§ Exercise
Copy every entry as is. Leave images out.

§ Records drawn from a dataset
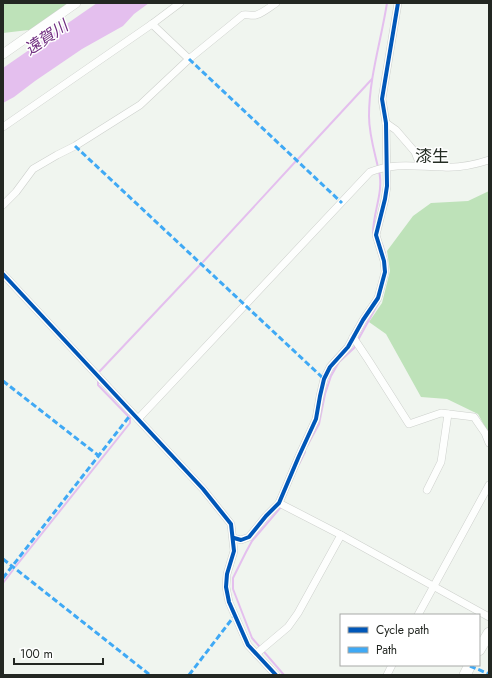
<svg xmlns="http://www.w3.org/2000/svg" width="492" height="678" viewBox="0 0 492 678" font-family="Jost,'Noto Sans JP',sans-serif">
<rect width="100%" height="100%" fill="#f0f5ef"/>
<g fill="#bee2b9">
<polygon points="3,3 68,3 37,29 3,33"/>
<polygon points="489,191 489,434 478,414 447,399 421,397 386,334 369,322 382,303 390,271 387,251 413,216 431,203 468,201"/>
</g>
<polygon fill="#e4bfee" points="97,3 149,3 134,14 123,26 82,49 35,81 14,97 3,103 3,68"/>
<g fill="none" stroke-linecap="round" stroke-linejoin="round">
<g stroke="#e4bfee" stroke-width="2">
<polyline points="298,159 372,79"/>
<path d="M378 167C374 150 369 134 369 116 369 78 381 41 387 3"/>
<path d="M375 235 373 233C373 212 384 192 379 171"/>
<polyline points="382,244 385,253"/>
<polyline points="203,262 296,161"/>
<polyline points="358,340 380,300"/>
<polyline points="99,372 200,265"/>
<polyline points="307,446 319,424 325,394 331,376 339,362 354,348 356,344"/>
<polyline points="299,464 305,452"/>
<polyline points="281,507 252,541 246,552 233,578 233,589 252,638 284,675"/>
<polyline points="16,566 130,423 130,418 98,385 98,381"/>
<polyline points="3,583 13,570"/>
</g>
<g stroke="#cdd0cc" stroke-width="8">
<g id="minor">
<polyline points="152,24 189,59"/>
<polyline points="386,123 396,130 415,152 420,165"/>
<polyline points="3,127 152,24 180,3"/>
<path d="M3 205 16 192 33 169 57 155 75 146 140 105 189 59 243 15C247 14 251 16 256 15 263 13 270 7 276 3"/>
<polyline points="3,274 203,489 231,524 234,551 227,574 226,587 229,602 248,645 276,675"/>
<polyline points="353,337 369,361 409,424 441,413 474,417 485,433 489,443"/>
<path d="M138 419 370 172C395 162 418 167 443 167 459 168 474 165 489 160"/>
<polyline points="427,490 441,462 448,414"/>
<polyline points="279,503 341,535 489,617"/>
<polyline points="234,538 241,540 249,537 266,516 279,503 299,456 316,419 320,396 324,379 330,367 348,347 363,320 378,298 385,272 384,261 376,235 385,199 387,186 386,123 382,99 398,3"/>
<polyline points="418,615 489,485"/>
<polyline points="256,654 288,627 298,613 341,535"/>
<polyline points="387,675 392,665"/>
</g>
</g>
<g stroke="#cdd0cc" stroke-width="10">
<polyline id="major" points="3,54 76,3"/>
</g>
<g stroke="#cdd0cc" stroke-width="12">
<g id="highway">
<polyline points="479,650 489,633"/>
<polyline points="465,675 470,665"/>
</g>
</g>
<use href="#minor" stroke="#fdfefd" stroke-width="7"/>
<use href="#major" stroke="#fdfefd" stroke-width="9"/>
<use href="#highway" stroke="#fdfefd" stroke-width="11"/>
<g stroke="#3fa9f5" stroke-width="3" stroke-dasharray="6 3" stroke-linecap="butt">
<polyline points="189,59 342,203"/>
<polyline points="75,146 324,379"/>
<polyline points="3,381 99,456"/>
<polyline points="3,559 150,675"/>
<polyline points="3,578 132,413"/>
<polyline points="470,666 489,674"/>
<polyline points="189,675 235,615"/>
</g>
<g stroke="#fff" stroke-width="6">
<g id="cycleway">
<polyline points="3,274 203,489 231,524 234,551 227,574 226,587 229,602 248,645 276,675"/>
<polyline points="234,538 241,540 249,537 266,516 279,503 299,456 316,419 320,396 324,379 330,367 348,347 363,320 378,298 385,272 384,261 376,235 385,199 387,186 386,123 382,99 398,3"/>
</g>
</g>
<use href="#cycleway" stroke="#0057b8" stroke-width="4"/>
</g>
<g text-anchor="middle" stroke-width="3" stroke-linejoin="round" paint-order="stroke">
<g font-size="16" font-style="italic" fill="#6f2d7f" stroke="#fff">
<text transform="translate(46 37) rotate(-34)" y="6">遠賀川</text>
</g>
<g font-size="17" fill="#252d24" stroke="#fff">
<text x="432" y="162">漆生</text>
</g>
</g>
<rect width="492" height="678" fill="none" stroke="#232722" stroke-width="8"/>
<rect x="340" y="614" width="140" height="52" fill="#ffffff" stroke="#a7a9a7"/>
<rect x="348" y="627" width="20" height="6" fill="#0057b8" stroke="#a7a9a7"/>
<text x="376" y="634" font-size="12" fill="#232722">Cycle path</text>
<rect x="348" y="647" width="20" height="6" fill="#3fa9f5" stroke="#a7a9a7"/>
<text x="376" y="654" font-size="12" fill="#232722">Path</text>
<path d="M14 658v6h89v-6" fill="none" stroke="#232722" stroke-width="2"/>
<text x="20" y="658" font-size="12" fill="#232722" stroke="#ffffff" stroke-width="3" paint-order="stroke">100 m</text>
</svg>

§ Response area
<svg xmlns="http://www.w3.org/2000/svg" width="492" height="678" viewBox="0 0 492 678" font-family="Jost,'Noto Sans JP',sans-serif">
<rect width="100%" height="100%" fill="#f0f5ef"/>
<g fill="#bee2b9">
<polygon points="3,3 68,3 37,29 3,33"/>
<polygon points="489,191 489,434 478,414 447,399 421,397 386,334 369,322 382,303 390,271 387,251 413,216 431,203 468,201"/>
</g>
<polygon fill="#e4bfee" points="97,3 149,3 134,14 123,26 82,49 35,81 14,97 3,103 3,68"/>
<g fill="none" stroke-linecap="round" stroke-linejoin="round">
<g stroke="#e4bfee" stroke-width="2">
<polyline points="298,159 372,79"/>
<path d="M378 167C374 150 369 134 369 116 369 78 381 41 387 3"/>
<path d="M375 235 373 233C373 212 384 192 379 171"/>
<polyline points="382,244 385,253"/>
<polyline points="203,262 296,161"/>
<polyline points="358,340 380,300"/>
<polyline points="99,372 200,265"/>
<polyline points="307,446 319,424 325,394 331,376 339,362 354,348 356,344"/>
<polyline points="299,464 305,452"/>
<polyline points="281,507 252,541 246,552 233,578 233,589 252,638 284,675"/>
<polyline points="16,566 130,423 130,418 98,385 98,381"/>
<polyline points="3,583 13,570"/>
</g>
<g stroke="#cdd0cc" stroke-width="8">
<g id="minor">
<polyline points="152,24 189,59"/>
<polyline points="386,123 396,130 415,152 420,165"/>
<polyline points="3,127 152,24 180,3"/>
<path d="M3 205 16 192 33 169 57 155 75 146 140 105 189 59 243 15C247 14 251 16 256 15 263 13 270 7 276 3"/>
<polyline points="3,274 203,489 231,524 234,551 227,574 226,587 229,602 248,645 276,675"/>
<polyline points="353,337 369,361 409,424 441,413 474,417 485,433 489,443"/>
<path d="M138 419 370 172C395 162 418 167 443 167 459 168 474 165 489 160"/>
<polyline points="427,490 441,462 448,414"/>
<polyline points="279,503 341,535 489,617"/>
<polyline points="234,538 241,540 249,537 266,516 279,503 299,456 316,419 320,396 324,379 330,367 348,347 363,320 378,298 385,272 384,261 376,235 385,199 387,186 386,123 382,99 398,3"/>
<polyline points="418,615 489,485"/>
<polyline points="256,654 288,627 298,613 341,535"/>
<polyline points="387,675 392,665"/>
</g>
</g>
<g stroke="#cdd0cc" stroke-width="10">
<polyline id="major" points="3,54 76,3"/>
</g>
<g stroke="#cdd0cc" stroke-width="12">
<g id="highway">
<polyline points="479,650 489,633"/>
<polyline points="465,675 470,665"/>
</g>
</g>
<use href="#minor" stroke="#fdfefd" stroke-width="7"/>
<use href="#major" stroke="#fdfefd" stroke-width="9"/>
<use href="#highway" stroke="#fdfefd" stroke-width="11"/>
<g stroke="#3fa9f5" stroke-width="3" stroke-dasharray="6 3" stroke-linecap="butt">
<polyline points="189,59 342,203"/>
<polyline points="75,146 324,379"/>
<polyline points="3,381 99,456"/>
<polyline points="3,559 150,675"/>
<polyline points="3,578 132,413"/>
<polyline points="470,666 489,674"/>
<polyline points="189,675 235,615"/>
</g>
<g stroke="#fff" stroke-width="6">
<g id="cycleway">
<polyline points="3,274 203,489 231,524 234,551 227,574 226,587 229,602 248,645 276,675"/>
<polyline points="234,538 241,540 249,537 266,516 279,503 299,456 316,419 320,396 324,379 330,367 348,347 363,320 378,298 385,272 384,261 376,235 385,199 387,186 386,123 382,99 398,3"/>
</g>
</g>
<use href="#cycleway" stroke="#0057b8" stroke-width="4"/>
</g>
<g text-anchor="middle" stroke-width="3" stroke-linejoin="round" paint-order="stroke">
<g font-size="16" font-style="italic" fill="#6f2d7f" stroke="#fff">
<text transform="translate(46 37) rotate(-34)" y="6">遠賀川</text>
</g>
<g font-size="17" fill="#252d24" stroke="#fff">
<text x="432" y="162">漆生</text>
</g>
</g>
<rect width="492" height="678" fill="none" stroke="#232722" stroke-width="8"/>
<rect x="340" y="614" width="140" height="52" fill="#ffffff" stroke="#a7a9a7"/>
<rect x="348" y="627" width="20" height="6" fill="#0057b8" stroke="#a7a9a7"/>
<text x="376" y="634" font-size="12" fill="#232722">Cycle path</text>
<rect x="348" y="647" width="20" height="6" fill="#3fa9f5" stroke="#a7a9a7"/>
<text x="376" y="654" font-size="12" fill="#232722">Path</text>
<path d="M14 658v6h89v-6" fill="none" stroke="#232722" stroke-width="2"/>
<text x="20" y="658" font-size="12" fill="#232722" stroke="#ffffff" stroke-width="3" paint-order="stroke">100 m</text>
</svg>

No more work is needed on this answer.